Letzte Generation: Haft als Widerstand

Aktivist der Letzten Generation tritt Ersatzfreiheitsstrafe für Straßenblockade an

  • Peter Nowak
  • Lesedauer: 3 Min.

Der junge Mann blickt freundlich und selbstbewusst in die Videokamera. Er könnte gleich für ein Produkt werben. Stattdessen erklärt Kevin Hecht, dass er ab dem 1. August eine einmonatige Haftstrafe in der Justizvollzugsanstalt Cottbus-Dissenchen antritt: »Ich gehe ins Gefängnis, weil ich mich für eine lebenswerte Zukunft einsetze«, sagt er und betont, dass er diesen Schritt selbstbestimmt gehe.

Ins Gefängnis gehen statt zahlen

Hecht wurde wegen seiner Beteiligung an einer Straßenblockade der Klimagruppe Letzte Generation zu einer Geldstrafe verurteilt. Doch statt sie zu bezahlen, entschied er sich für die einmonatige Ersatzfreiheitsstrafe. Für den Klimaaktivisten ist es nicht die erste Erfahrung hinter Gittern. In Schweden musste er nach der Beteiligung an einer Straßenblockade eine 15-tägigige Untersuchungshaft absitzen. Er war in dem skandinavischen Land, in dem Greta Thunberg den weltweiten Klimaaktivismus wesentlich vorantrieben hat, der erste Mensch, der deswegen ins Gefängnis musste. Dagegen geht Hecht weiterhin juristisch vor.

Auch im bayerischen Landshut musste er wegen seines Klimaaktivismus mehrere Tage in Präventivhaft verbringen, nachdem er sich an einer Aktion gegen den Münchner Flughafen beteiligt hatte. Hecht berichtet im Video von den schlechten Haftbedingungen, denen er dort ausgesetzt war. Er habe in einer dunklen Zelle im Untergeschoss des Gefängnisses verbringen müssen, die zudem mit Videokameras überwacht gewesen sei. Als Toilette habe ihm ein Loch im Zellenboden gedient. Trotz dieser negativen Erfahrungen entschied sich Hecht, seine Ersatzfreiheitsstrafe am 1. August anzutreten.

Privilegien des Globalen Nordens nutzen

In seiner Videoerklärung betont der Aktivist, dass ihm die Aktionen von Indigenen in verschiedenen Teilen der Welt imponieren, die gegen die Zerstörung ihrer natürlichen Lebensgrundlagen kämpfen und dabei auch zu Blockaden und anderen Aktionsformen des gewaltfreien Widerstands greifen. Anders als diese Menschen genieße er als Bewohner des Globalen Nordens Privilegien, die er für seinen weiteren Aktivismus nutzen will.

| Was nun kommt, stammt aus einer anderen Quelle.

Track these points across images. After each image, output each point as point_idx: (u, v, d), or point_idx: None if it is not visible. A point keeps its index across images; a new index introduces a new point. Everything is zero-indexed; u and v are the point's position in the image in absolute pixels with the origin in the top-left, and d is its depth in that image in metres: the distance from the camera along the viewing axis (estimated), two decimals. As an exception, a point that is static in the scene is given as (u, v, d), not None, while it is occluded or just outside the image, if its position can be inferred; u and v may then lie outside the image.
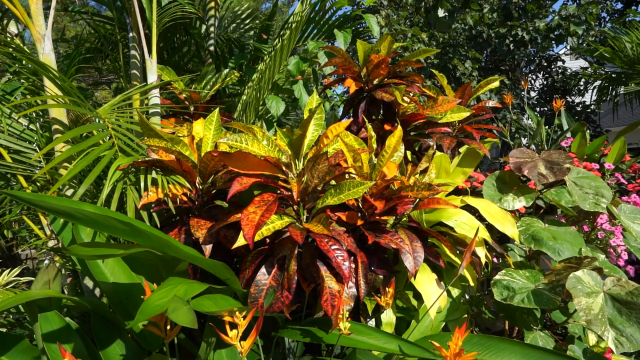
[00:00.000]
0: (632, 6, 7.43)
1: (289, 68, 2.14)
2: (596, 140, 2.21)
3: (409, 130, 1.76)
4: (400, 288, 1.42)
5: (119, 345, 1.18)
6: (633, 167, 2.32)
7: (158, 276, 1.26)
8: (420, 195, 1.22)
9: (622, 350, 1.18)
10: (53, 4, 1.48)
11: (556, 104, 2.26)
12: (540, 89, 6.53)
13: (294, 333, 1.17)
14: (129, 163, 1.24)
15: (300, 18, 1.93)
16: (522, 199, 1.66)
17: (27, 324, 1.63)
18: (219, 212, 1.32)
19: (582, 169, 1.73)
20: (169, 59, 2.68)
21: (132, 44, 1.89)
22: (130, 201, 1.23)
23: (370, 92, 1.73)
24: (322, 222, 1.11)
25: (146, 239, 0.99)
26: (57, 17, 4.42)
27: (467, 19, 4.90)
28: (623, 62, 3.56)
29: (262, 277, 1.17)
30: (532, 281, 1.43)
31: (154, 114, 1.71)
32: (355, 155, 1.25)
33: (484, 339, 1.15)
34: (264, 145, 1.21)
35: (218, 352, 1.15)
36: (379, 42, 1.73)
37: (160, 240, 0.98)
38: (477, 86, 1.88)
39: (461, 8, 4.70)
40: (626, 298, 1.25)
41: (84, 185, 1.15)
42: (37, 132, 1.61)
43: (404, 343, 1.08)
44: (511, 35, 5.09)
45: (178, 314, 0.85)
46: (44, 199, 0.99)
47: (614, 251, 1.81)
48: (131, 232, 0.98)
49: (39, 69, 1.36)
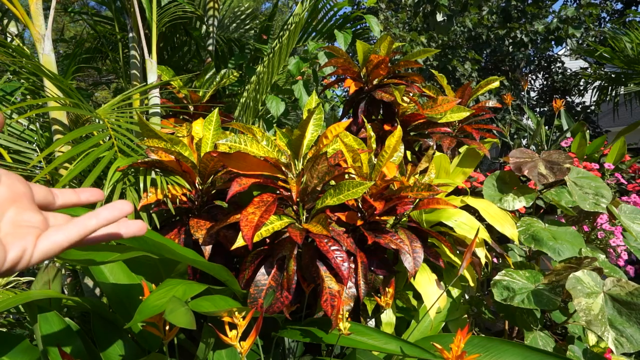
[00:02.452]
0: (632, 6, 7.43)
1: (289, 68, 2.14)
2: (596, 140, 2.22)
3: (409, 130, 1.76)
4: (400, 288, 1.42)
5: (119, 345, 1.18)
6: (633, 167, 2.32)
7: (158, 276, 1.26)
8: (420, 195, 1.22)
9: (622, 350, 1.18)
10: (53, 4, 1.48)
11: (556, 104, 2.26)
12: (540, 89, 6.54)
13: (294, 333, 1.17)
14: (129, 164, 1.24)
15: (300, 19, 1.93)
16: (522, 199, 1.66)
17: (27, 324, 1.64)
18: (219, 213, 1.32)
19: (582, 169, 1.73)
20: (169, 59, 2.68)
21: (132, 44, 1.89)
22: (130, 202, 1.23)
23: (370, 92, 1.73)
24: (321, 223, 1.11)
25: (143, 243, 0.99)
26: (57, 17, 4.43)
27: (466, 22, 4.91)
28: (623, 62, 3.56)
29: (261, 277, 1.16)
30: (532, 281, 1.43)
31: (154, 114, 1.71)
32: (355, 155, 1.25)
33: (484, 340, 1.15)
34: (263, 146, 1.21)
35: (218, 352, 1.15)
36: (379, 43, 1.73)
37: (158, 244, 0.98)
38: (477, 86, 1.88)
39: (460, 12, 4.71)
40: (626, 298, 1.25)
41: (84, 186, 1.15)
42: (37, 132, 1.61)
43: (404, 343, 1.08)
44: (510, 37, 5.10)
45: (176, 315, 0.84)
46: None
47: (613, 251, 1.81)
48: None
49: (39, 72, 1.36)
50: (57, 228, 0.36)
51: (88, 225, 0.36)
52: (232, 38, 2.79)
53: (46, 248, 0.35)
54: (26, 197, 0.37)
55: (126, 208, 0.38)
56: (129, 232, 0.43)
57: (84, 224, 0.36)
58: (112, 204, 0.38)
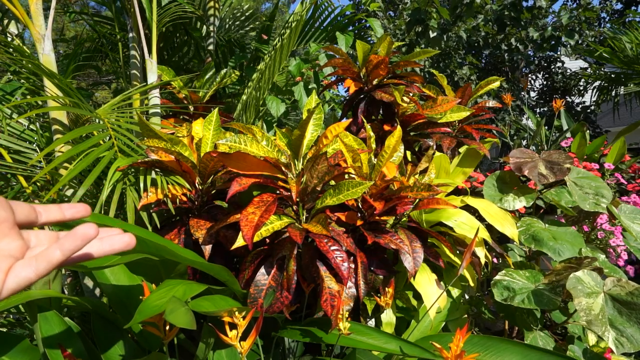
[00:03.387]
0: (632, 6, 7.43)
1: (289, 69, 2.14)
2: (596, 140, 2.22)
3: (409, 130, 1.76)
4: (400, 288, 1.42)
5: (120, 346, 1.18)
6: (633, 167, 2.32)
7: (158, 277, 1.26)
8: (419, 195, 1.22)
9: (623, 350, 1.18)
10: (53, 4, 1.48)
11: (556, 104, 2.26)
12: (540, 89, 6.54)
13: (294, 333, 1.17)
14: (129, 164, 1.24)
15: (300, 17, 1.93)
16: (523, 199, 1.66)
17: (27, 324, 1.63)
18: (219, 213, 1.32)
19: (582, 169, 1.73)
20: (169, 59, 2.68)
21: (132, 44, 1.89)
22: (130, 202, 1.23)
23: (370, 92, 1.73)
24: (321, 223, 1.11)
25: (143, 246, 0.99)
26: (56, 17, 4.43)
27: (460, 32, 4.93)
28: (622, 63, 3.56)
29: (261, 277, 1.16)
30: (532, 281, 1.43)
31: (154, 114, 1.71)
32: (355, 155, 1.25)
33: (484, 339, 1.15)
34: (263, 146, 1.21)
35: (218, 352, 1.15)
36: (379, 43, 1.73)
37: (158, 246, 0.98)
38: (477, 87, 1.88)
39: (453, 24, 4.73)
40: (626, 298, 1.25)
41: (84, 186, 1.15)
42: (37, 132, 1.61)
43: (404, 343, 1.08)
44: (506, 44, 5.13)
45: (175, 315, 0.84)
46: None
47: (613, 251, 1.81)
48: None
49: (40, 72, 1.36)
50: (27, 262, 0.36)
51: (53, 258, 0.36)
52: (233, 38, 2.79)
53: (14, 284, 0.36)
54: (6, 222, 0.37)
55: (90, 233, 0.36)
56: (115, 249, 0.41)
57: (50, 258, 0.36)
58: (73, 232, 0.36)
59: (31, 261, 0.36)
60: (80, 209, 0.43)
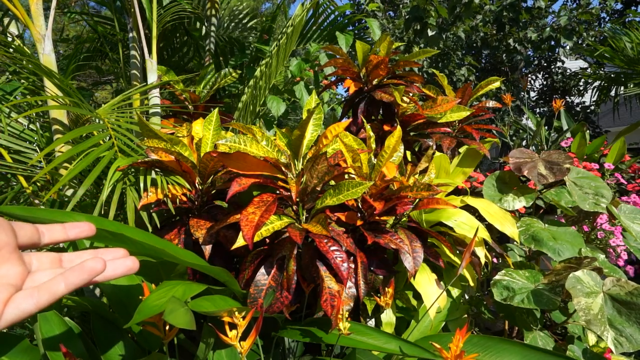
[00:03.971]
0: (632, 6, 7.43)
1: (290, 69, 2.14)
2: (596, 140, 2.22)
3: (409, 130, 1.76)
4: (400, 288, 1.42)
5: (120, 346, 1.18)
6: (633, 167, 2.32)
7: (157, 277, 1.26)
8: (419, 195, 1.22)
9: (622, 350, 1.18)
10: (53, 4, 1.48)
11: (556, 105, 2.26)
12: (539, 90, 6.54)
13: (294, 333, 1.17)
14: (129, 164, 1.24)
15: (301, 17, 1.93)
16: (522, 199, 1.66)
17: (27, 324, 1.63)
18: (219, 213, 1.32)
19: (581, 169, 1.73)
20: (169, 59, 2.68)
21: (132, 44, 1.89)
22: (130, 202, 1.23)
23: (370, 92, 1.73)
24: (321, 223, 1.11)
25: (141, 248, 0.99)
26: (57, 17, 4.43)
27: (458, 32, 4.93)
28: (622, 62, 3.56)
29: (261, 277, 1.17)
30: (532, 281, 1.43)
31: (154, 114, 1.71)
32: (355, 155, 1.25)
33: (483, 339, 1.15)
34: (263, 146, 1.21)
35: (218, 352, 1.15)
36: (378, 43, 1.73)
37: (157, 249, 0.98)
38: (477, 87, 1.88)
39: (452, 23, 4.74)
40: (626, 298, 1.25)
41: (84, 186, 1.15)
42: (38, 132, 1.61)
43: (404, 343, 1.08)
44: (504, 45, 5.13)
45: (175, 315, 0.84)
46: (34, 213, 0.97)
47: (613, 251, 1.81)
48: (124, 243, 0.97)
49: (40, 72, 1.36)
50: (28, 293, 0.35)
51: (57, 291, 0.35)
52: (232, 38, 2.79)
53: (14, 316, 0.35)
54: (7, 247, 0.36)
55: (97, 268, 0.36)
56: (117, 274, 0.41)
57: (54, 290, 0.35)
58: (80, 266, 0.35)
59: (33, 292, 0.35)
60: (85, 228, 0.42)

Hecht macht deutlich, dass auch der Gefängnisaufenthalt ein Teil seines Widerstands sei: »Ich werde meinen Widerstand im Gefängnis fortführen. Gemeinsam können wir unsere Zukunft vor dem Kollaps bewahren, aber dafür braucht es Menschen, die sich der Zerstörung in den Weg stellen. Seht nicht länger dabei zu, wie unser Grundgesetz, unser Recht auf Leben, mit Füßen getreten wird. Werdet aktiv, es gibt so viele Möglichkeiten«, lautet die optimistische Botschaft des Klimaaktivisten.

Unterstützer*innen notwendig

Er steht damit in der Tradition von Aktivist*innen der Bewegung des gewaltfreien Widerstands, die gegen zerstörerische Rüstungsprojekte, aber auch gegen die Umweltzerstörung kämpfen und den Gefängnisaufenthalt als Teil ihres Aktivismus begreifen. Damit sollen vor allem andere Teile der Bevölkerung nachdenklich gemacht und für die Ziele der Aktivist*innen gewonnen werden.

Dafür sind aber aktive Netzwerke von Unterstützer*innen notwendig, die die Verbindung zwischen »drinnen« und »draußen« herstellen. Die Letzte Generation scheint dazu zurzeit nicht in der Lage. Auf eine Presseanfrage kam eine automatisierte Meldung, in der mitgeteilt wird, dass die Gruppe wegen interner Schulungen und Klärungsprozesse für einige Zeit pausiere.

Von der JVA Cottbus-Dissenchen wollte sich auf Nachfrage des »nd« aus datenschutzrechtlichen Gründen niemand zum Haftantritt von Kevin Hecht äußern.